§ EXERCISE DIRECTIONS
Swap "chart" for "graph" in the stretch from the line containing "True or false: BME280_temperature" through the last line, and give those lines again with everything else unchanged and the pictures left out.

§ Chart-based quiz items
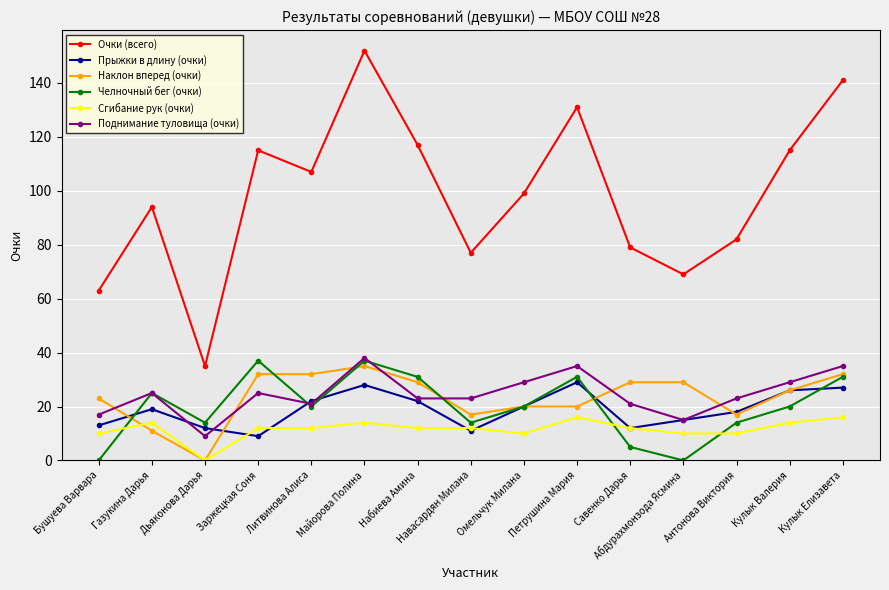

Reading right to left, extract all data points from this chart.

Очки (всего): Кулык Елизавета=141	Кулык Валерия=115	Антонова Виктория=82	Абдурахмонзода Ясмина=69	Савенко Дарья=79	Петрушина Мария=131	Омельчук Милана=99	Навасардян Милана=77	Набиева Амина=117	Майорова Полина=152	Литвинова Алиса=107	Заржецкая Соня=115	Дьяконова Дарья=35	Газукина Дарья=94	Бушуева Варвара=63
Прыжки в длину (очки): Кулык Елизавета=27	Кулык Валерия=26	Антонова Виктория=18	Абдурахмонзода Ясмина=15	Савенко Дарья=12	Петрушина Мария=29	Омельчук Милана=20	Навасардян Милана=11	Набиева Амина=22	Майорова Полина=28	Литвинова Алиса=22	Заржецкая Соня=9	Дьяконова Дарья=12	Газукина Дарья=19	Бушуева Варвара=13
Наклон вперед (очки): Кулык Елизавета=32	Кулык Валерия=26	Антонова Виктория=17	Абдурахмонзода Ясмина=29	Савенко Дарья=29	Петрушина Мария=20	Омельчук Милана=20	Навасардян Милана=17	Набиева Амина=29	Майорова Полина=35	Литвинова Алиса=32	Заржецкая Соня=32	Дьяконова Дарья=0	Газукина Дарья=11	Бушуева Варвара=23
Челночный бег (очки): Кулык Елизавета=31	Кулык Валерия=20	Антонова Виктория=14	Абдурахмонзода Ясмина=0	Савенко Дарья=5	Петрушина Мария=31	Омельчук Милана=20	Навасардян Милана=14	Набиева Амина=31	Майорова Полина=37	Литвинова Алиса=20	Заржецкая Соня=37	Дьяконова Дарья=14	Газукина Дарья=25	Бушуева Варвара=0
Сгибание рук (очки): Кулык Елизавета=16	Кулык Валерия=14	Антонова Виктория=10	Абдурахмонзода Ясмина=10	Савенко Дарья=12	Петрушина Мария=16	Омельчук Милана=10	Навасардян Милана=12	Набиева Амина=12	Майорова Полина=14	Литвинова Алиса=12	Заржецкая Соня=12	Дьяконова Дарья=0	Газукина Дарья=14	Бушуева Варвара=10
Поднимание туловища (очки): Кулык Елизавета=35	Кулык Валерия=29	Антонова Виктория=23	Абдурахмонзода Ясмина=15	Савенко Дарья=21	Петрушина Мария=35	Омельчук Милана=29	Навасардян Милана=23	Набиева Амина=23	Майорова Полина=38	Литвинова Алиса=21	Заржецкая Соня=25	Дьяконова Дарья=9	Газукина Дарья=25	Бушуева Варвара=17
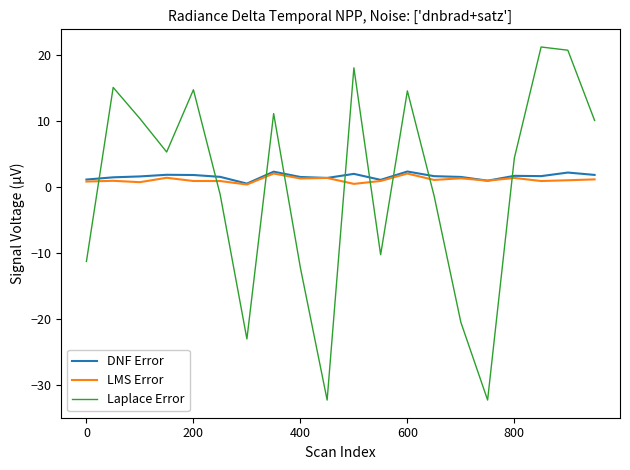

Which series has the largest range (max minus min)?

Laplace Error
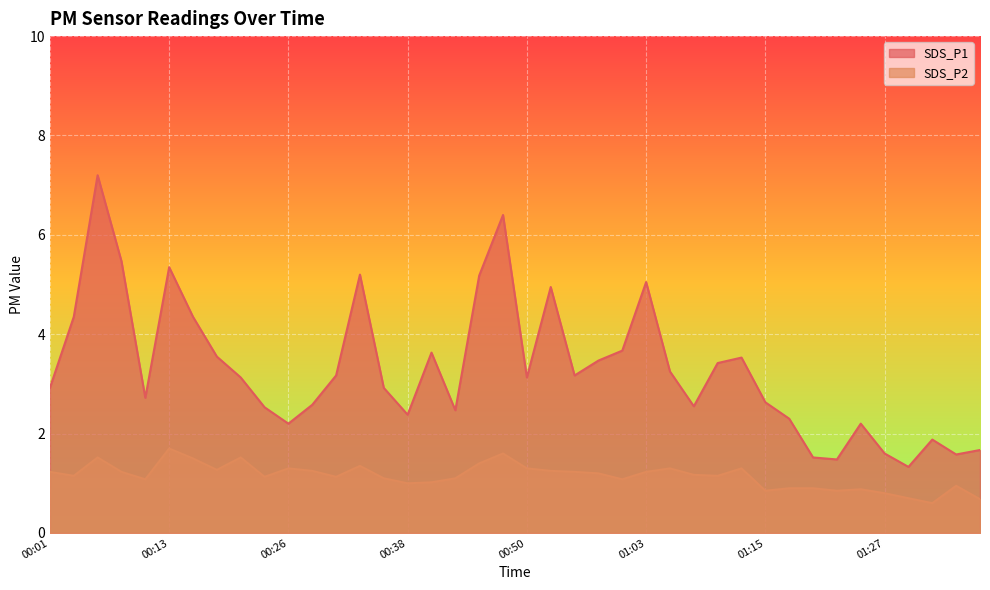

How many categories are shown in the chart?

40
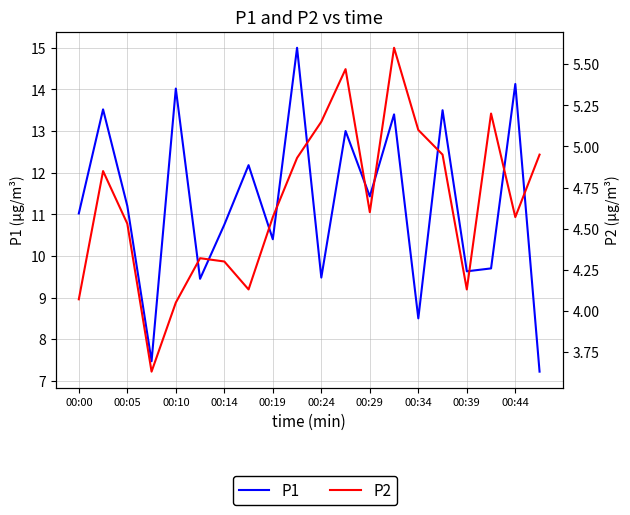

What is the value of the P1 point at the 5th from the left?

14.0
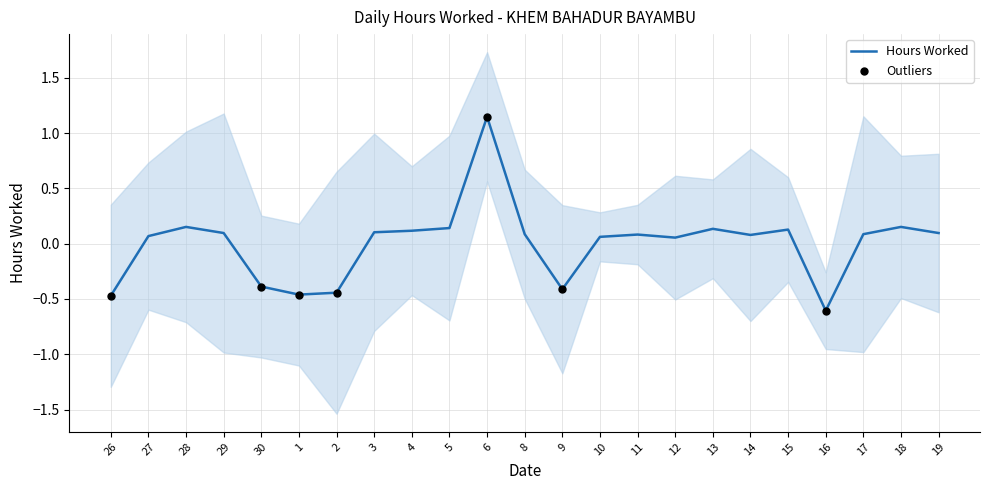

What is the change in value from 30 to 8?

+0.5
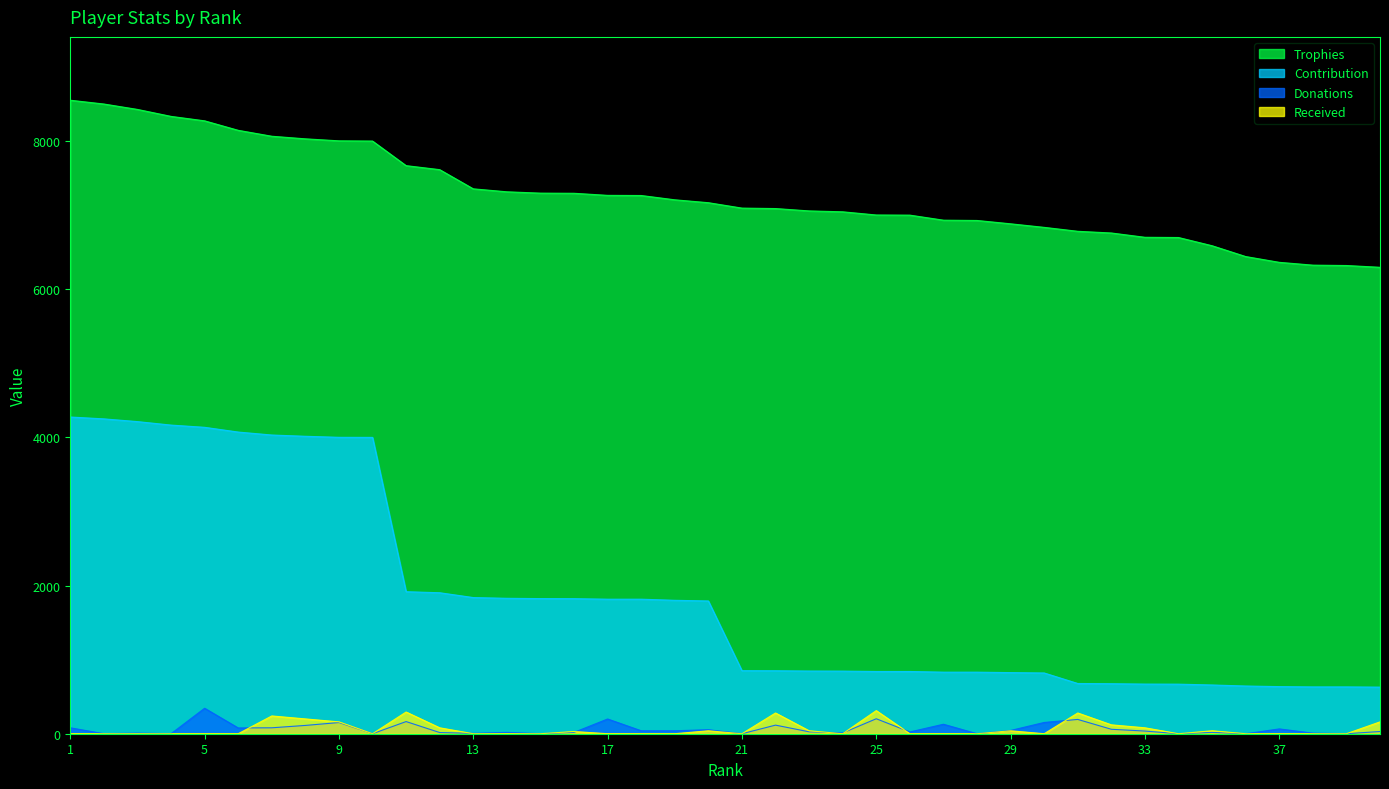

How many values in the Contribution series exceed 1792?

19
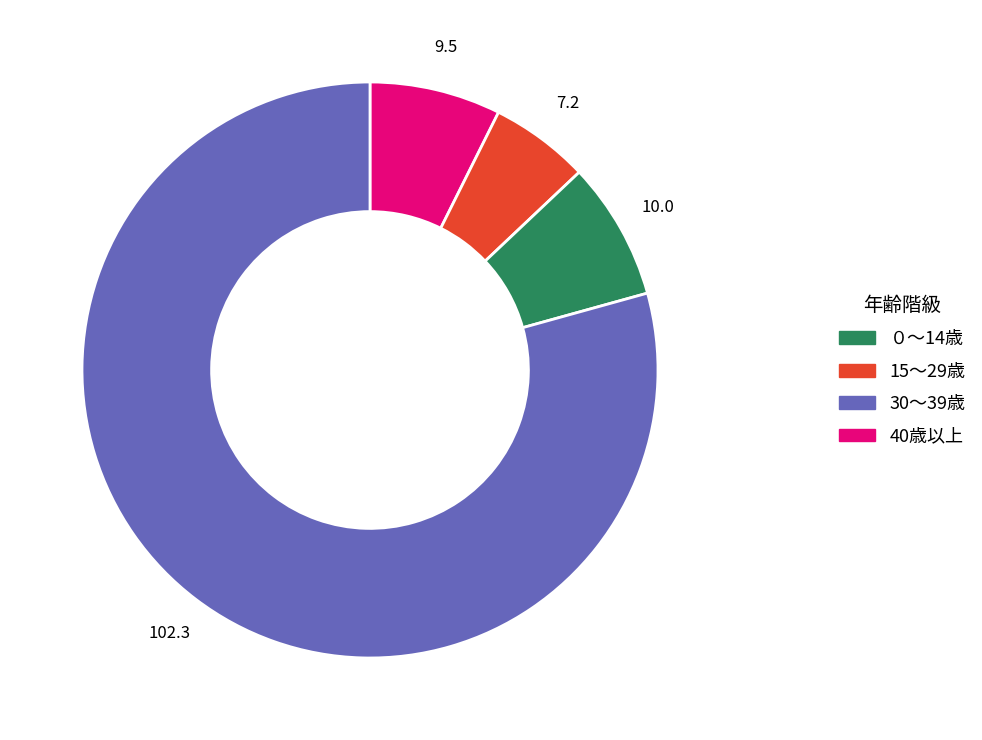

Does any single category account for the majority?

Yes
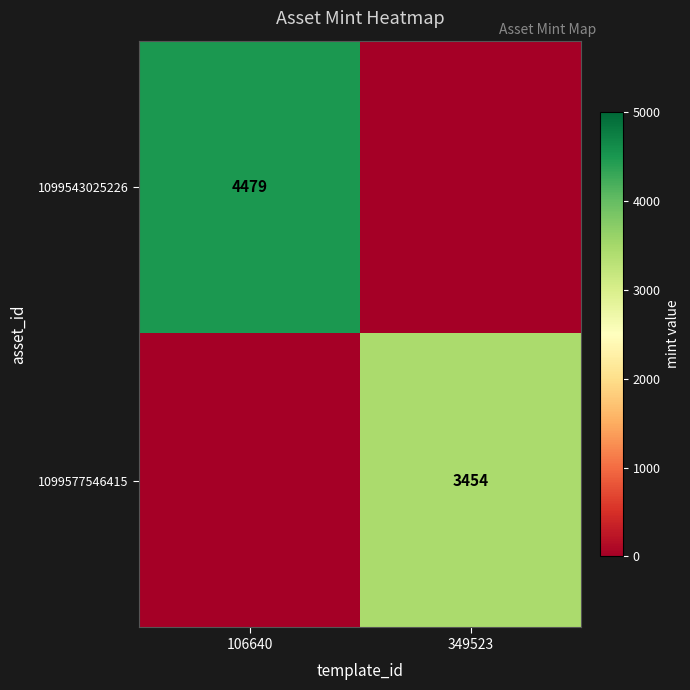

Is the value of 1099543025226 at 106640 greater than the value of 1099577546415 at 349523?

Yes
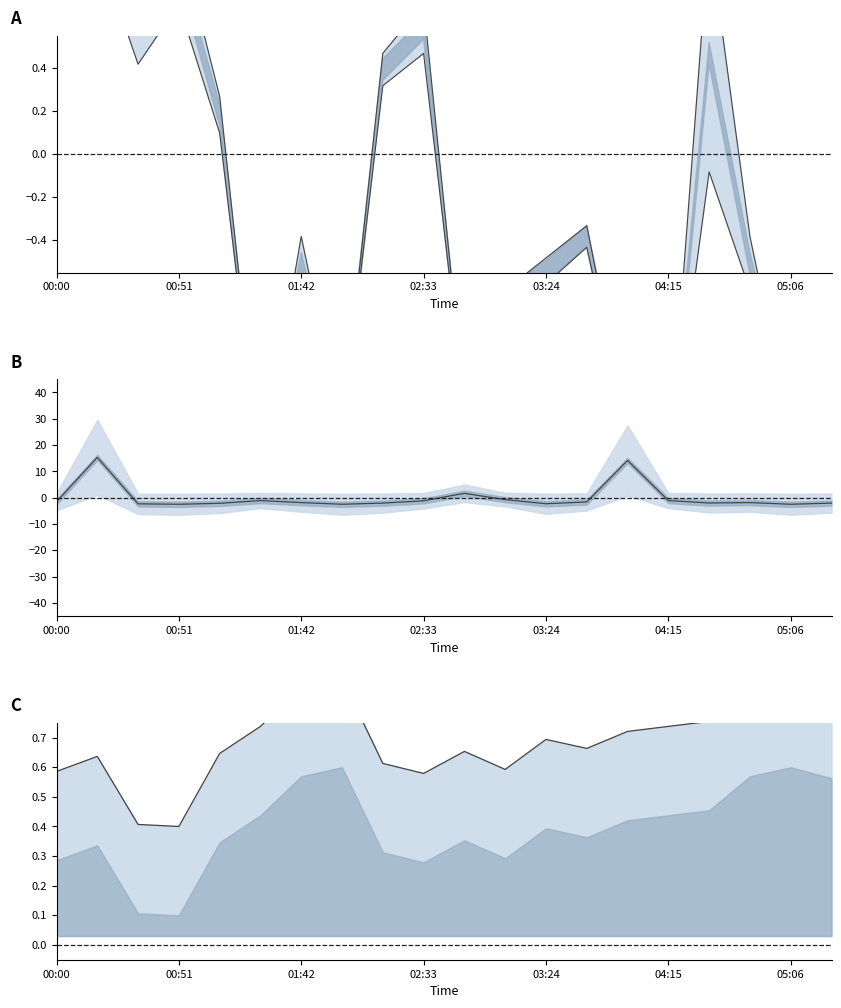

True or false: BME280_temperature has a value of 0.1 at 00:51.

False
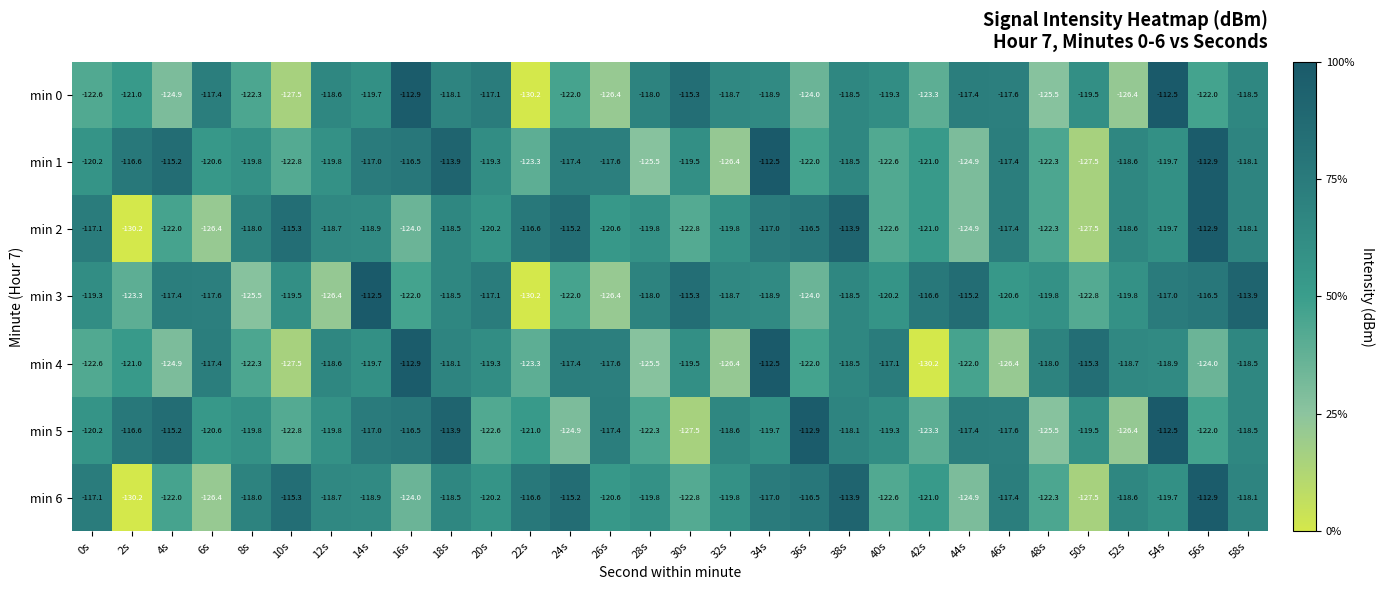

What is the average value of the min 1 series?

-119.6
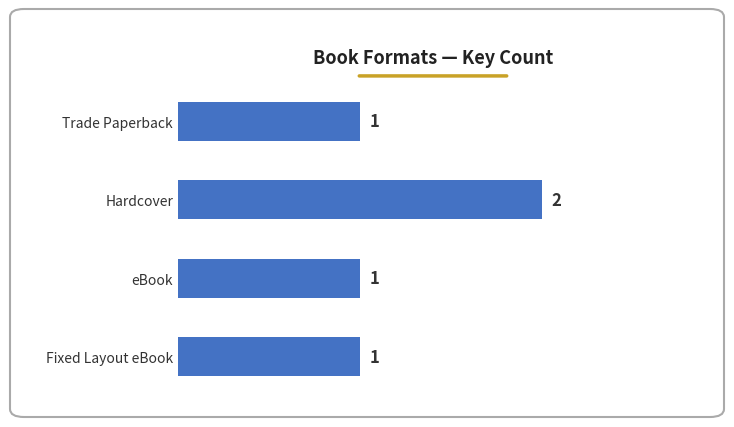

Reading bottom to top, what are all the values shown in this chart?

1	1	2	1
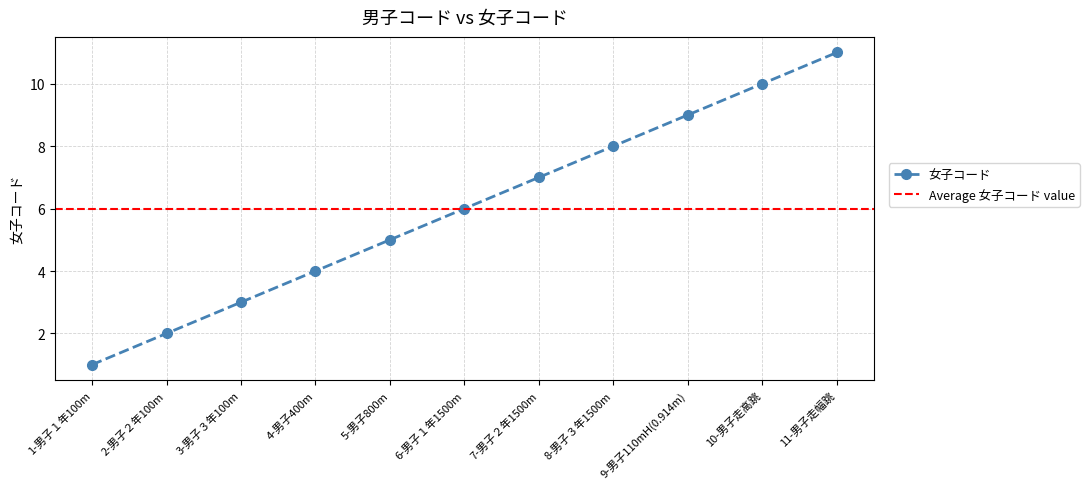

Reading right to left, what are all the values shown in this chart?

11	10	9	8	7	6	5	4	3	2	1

§ SOLUTION
True or false: BME280_temperature has a value of 0.1 at 00:51.

False

What is the average value of the min 1 series?

-119.6

Reading bottom to top, what are all the values shown in this graph?

1	1	2	1

Reading right to left, what are all the values shown in this graph?

11	10	9	8	7	6	5	4	3	2	1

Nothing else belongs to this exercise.